> SOURCE
◇ ◇ ◇ ◇ ◇ ◇ ◇

2011 International Bridge Building Contest Rules

These rules have been developed by the International Bridge Building Committee for the Thirty Fourth International Bridge Building Contest to be held on Saturday, April 30, 2011 in Chicago, Illinois, USA. If you have a question that is not answered by our FAQ, please direct it to George Krupa at gekrupa@aol.com.

In order to receive official wood and participate in this contest, a High School student must have placed first or second in a Regional Contest and be reported, by the Regional Coordinator, to Prof. John Kallend by e-mail: kallend@iit.edu. Students may participate in person, by proxy or by mail entry.

The object of this contest is to see who can design, construct and test the most efficient bridge within the specifications. Model bridges are intended to be simplified versions of real-world bridges, which are designed to accept a load in any position and permit the load to travel across the entire bridge.

1. Materials
  1. The bridge must be constructed only from the official 3/32-inch square cross-section basswood included in the kit and any commonly available adhesive.
  2. The official basswood may be notched, cut, sanded or laminated in any manner but must still be identifiable as the original official basswood.
  3. No other materials may be used. The bridge may not be stained, painted or coated in any fashion with any foreign substance.

◇ ◇ ◇ ◇ ◇ ◇ ◇

> RAW RECORDS
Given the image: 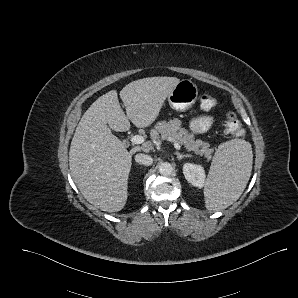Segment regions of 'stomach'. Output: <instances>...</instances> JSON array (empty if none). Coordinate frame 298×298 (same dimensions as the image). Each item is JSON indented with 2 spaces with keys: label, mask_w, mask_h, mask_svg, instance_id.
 <instances>
[{
  "label": "stomach",
  "mask_w": 298,
  "mask_h": 298,
  "mask_svg": "<svg viewBox=\"0 0 298 298\" xmlns=\"http://www.w3.org/2000/svg\"><path fill=\"white\" fill-rule=\"evenodd\" d=\"M198 87L190 79H181L167 95L171 109L183 112L190 109L198 99Z\"/></svg>",
  "instance_id": "0dacf381"
}]
</instances>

◇ ◇ ◇ ◇ ◇ ◇ ◇

> REQUIREMENT
Could you write out, word for word, the part of the bridge contest rules above between "1. Materials" and "any foreign substance.", inclusive?

> TASK ANSWER
1. Materials
  1. The bridge must be constructed only from the official 3/32-inch square cross-section basswood included in the kit and any commonly available adhesive.
  2. The official basswood may be notched, cut, sanded or laminated in any manner but must still be identifiable as the original official basswood.
  3. No other materials may be used. The bridge may not be stained, painted or coated in any fashion with any foreign substance.